→ Task instructions
Rewrite all the entries below, swapping "top-left" for "upper-left" and keeping everything else the same. Leave the pictures out.

Start of Given entries

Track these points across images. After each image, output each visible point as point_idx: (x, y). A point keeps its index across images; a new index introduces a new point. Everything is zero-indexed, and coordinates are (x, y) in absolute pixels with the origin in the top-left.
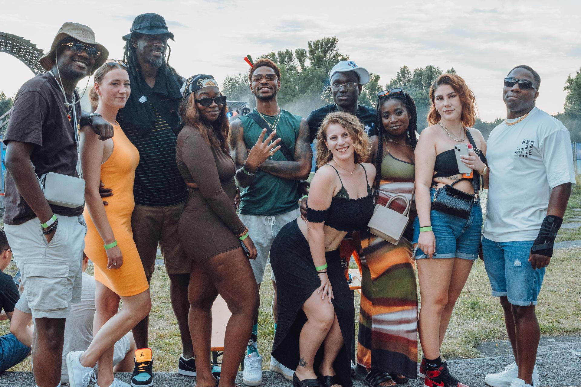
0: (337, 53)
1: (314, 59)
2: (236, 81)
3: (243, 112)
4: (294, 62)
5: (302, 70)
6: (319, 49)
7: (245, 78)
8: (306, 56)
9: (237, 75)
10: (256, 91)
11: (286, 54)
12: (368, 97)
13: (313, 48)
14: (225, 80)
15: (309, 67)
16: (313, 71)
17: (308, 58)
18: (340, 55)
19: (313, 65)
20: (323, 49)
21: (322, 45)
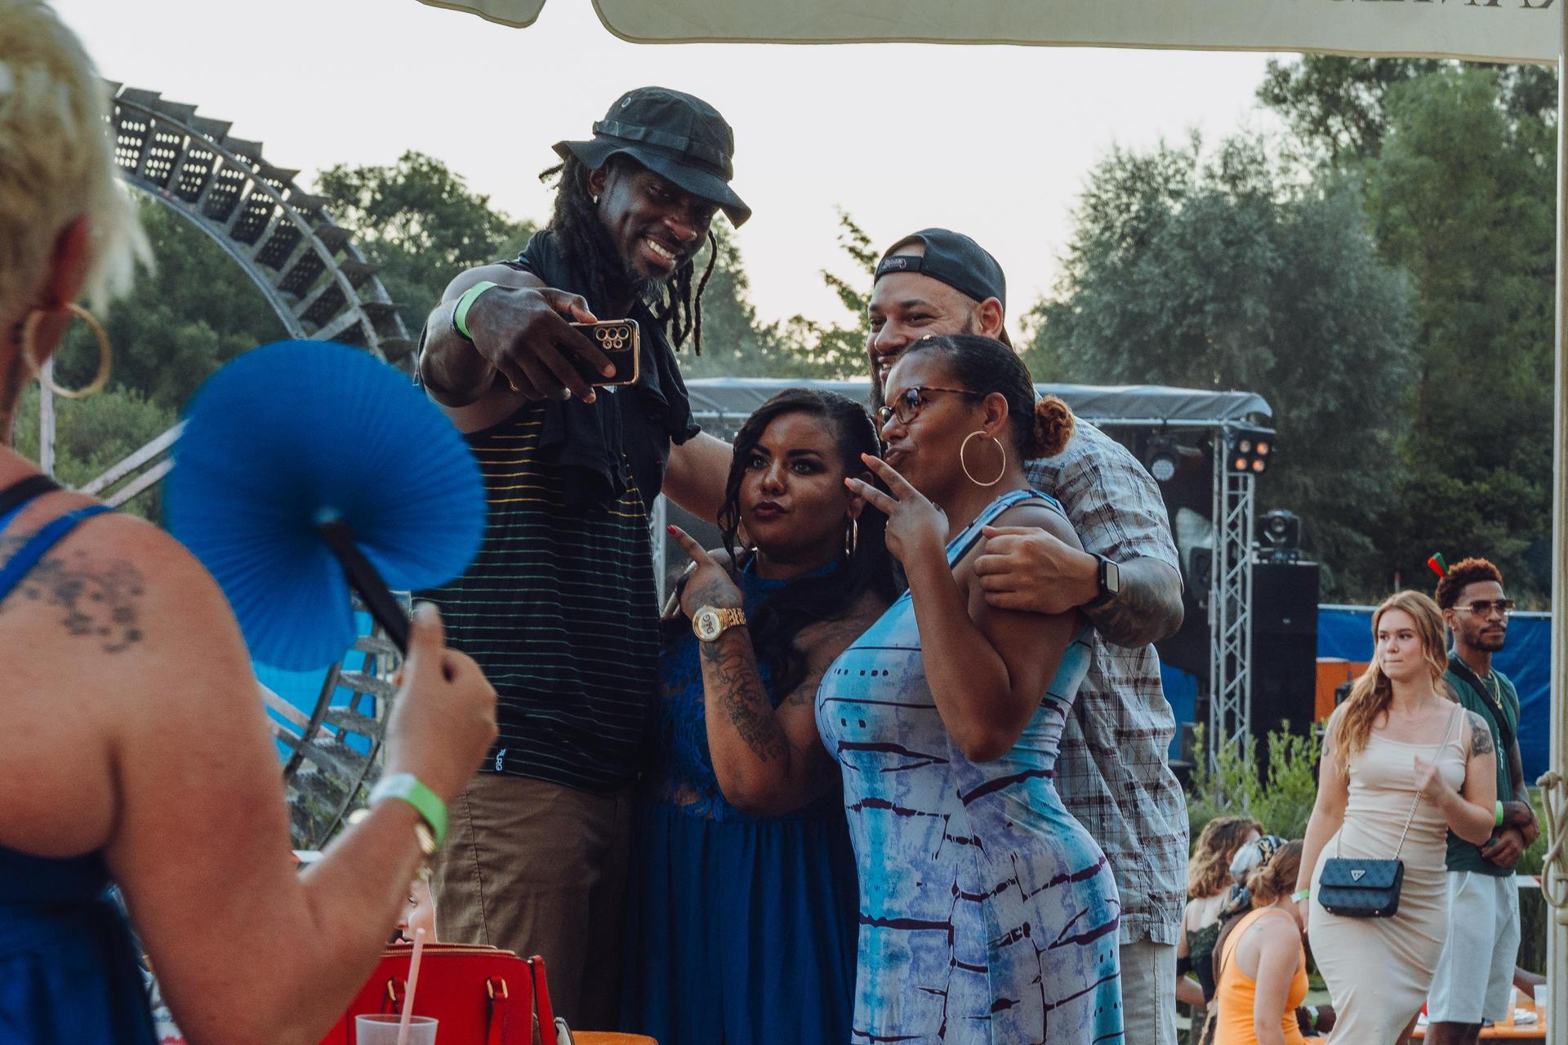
2: (1167, 180)
7: (1225, 165)
9: (1179, 141)
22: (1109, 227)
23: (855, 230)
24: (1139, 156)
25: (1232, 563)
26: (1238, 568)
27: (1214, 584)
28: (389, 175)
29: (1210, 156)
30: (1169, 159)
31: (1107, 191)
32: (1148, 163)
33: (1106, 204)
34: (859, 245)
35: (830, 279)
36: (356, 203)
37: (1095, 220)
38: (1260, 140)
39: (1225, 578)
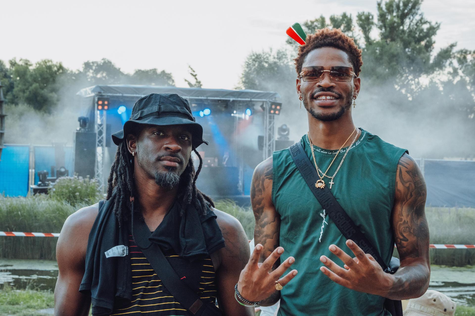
0: (422, 18)
1: (385, 27)
2: (264, 59)
3: (271, 109)
4: (354, 31)
5: (366, 45)
6: (393, 11)
7: (278, 55)
8: (372, 23)
9: (267, 50)
10: (308, 100)
11: (343, 20)
12: (469, 87)
13: (383, 11)
14: (248, 57)
15: (377, 40)
16: (382, 47)
17: (377, 25)
18: (426, 22)
19: (384, 37)
20: (400, 13)
21: (398, 7)
22: (250, 70)
23: (192, 69)
24: (258, 53)
25: (270, 140)
26: (271, 141)
27: (264, 146)
28: (99, 63)
29: (274, 53)
30: (264, 54)
31: (250, 61)
32: (260, 55)
33: (250, 64)
34: (193, 73)
35: (186, 80)
36: (92, 69)
37: (247, 68)
38: (286, 50)
39: (267, 144)
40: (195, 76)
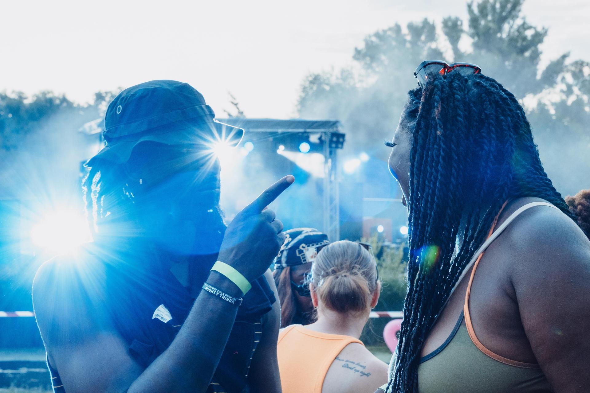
0: (524, 23)
1: (478, 34)
3: (331, 142)
4: (438, 41)
5: (455, 59)
7: (341, 75)
8: (462, 31)
11: (423, 27)
13: (476, 15)
14: (304, 79)
15: (469, 52)
17: (467, 33)
18: (530, 28)
19: (477, 47)
20: (497, 16)
21: (494, 9)
22: (307, 94)
23: (232, 96)
24: (316, 73)
25: (331, 182)
26: (334, 184)
27: (325, 190)
29: (337, 72)
30: (324, 74)
31: (306, 84)
32: (318, 75)
33: (306, 87)
34: (233, 101)
36: (105, 101)
37: (303, 92)
39: (329, 188)
40: (236, 105)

End of Given entries

→ Answer below
Track these points across images. After each image, output each visible point as point_idx: (x, y). A point keeps its index across images; a new index introduces a new point. Everything is zero-indexed, and coordinates are (x, y) in absolute pixels with the origin in the upper-left.
0: (337, 53)
1: (314, 59)
2: (236, 81)
3: (243, 112)
4: (294, 62)
5: (302, 70)
6: (319, 49)
7: (245, 78)
8: (306, 56)
9: (237, 75)
10: (256, 91)
11: (286, 54)
12: (368, 97)
13: (313, 48)
14: (225, 80)
15: (309, 67)
16: (313, 71)
17: (308, 58)
18: (340, 55)
19: (313, 65)
20: (323, 49)
21: (322, 45)
2: (1167, 180)
7: (1225, 165)
9: (1179, 141)
22: (1109, 227)
23: (855, 230)
24: (1139, 156)
25: (1232, 563)
26: (1238, 568)
27: (1214, 584)
28: (389, 175)
29: (1210, 156)
30: (1169, 159)
31: (1107, 191)
32: (1148, 163)
33: (1106, 204)
34: (859, 245)
35: (830, 279)
36: (356, 203)
37: (1095, 220)
38: (1260, 140)
39: (1225, 578)
0: (422, 18)
1: (385, 27)
2: (264, 59)
3: (271, 109)
4: (354, 31)
5: (366, 45)
6: (393, 11)
7: (278, 55)
8: (372, 23)
9: (267, 50)
10: (308, 100)
11: (343, 20)
12: (469, 87)
13: (383, 11)
14: (248, 57)
15: (377, 40)
16: (382, 47)
17: (377, 25)
18: (426, 22)
19: (384, 37)
20: (400, 13)
21: (398, 7)
22: (250, 70)
23: (192, 69)
24: (258, 53)
25: (270, 140)
26: (271, 141)
27: (264, 146)
28: (99, 63)
29: (274, 53)
30: (264, 54)
31: (250, 61)
32: (260, 55)
33: (250, 64)
34: (193, 73)
35: (186, 80)
36: (92, 69)
37: (247, 68)
38: (286, 50)
39: (267, 144)
40: (195, 76)
0: (524, 23)
1: (478, 34)
3: (331, 142)
4: (438, 41)
5: (455, 59)
7: (341, 75)
8: (462, 31)
11: (423, 27)
13: (476, 15)
14: (304, 79)
15: (469, 52)
17: (467, 33)
18: (530, 28)
19: (477, 47)
20: (497, 16)
21: (494, 9)
22: (307, 94)
23: (232, 96)
24: (316, 73)
25: (331, 182)
26: (334, 184)
27: (325, 190)
29: (337, 72)
30: (324, 74)
31: (306, 84)
32: (318, 75)
33: (306, 87)
34: (233, 101)
36: (105, 101)
37: (303, 92)
39: (329, 188)
40: (236, 105)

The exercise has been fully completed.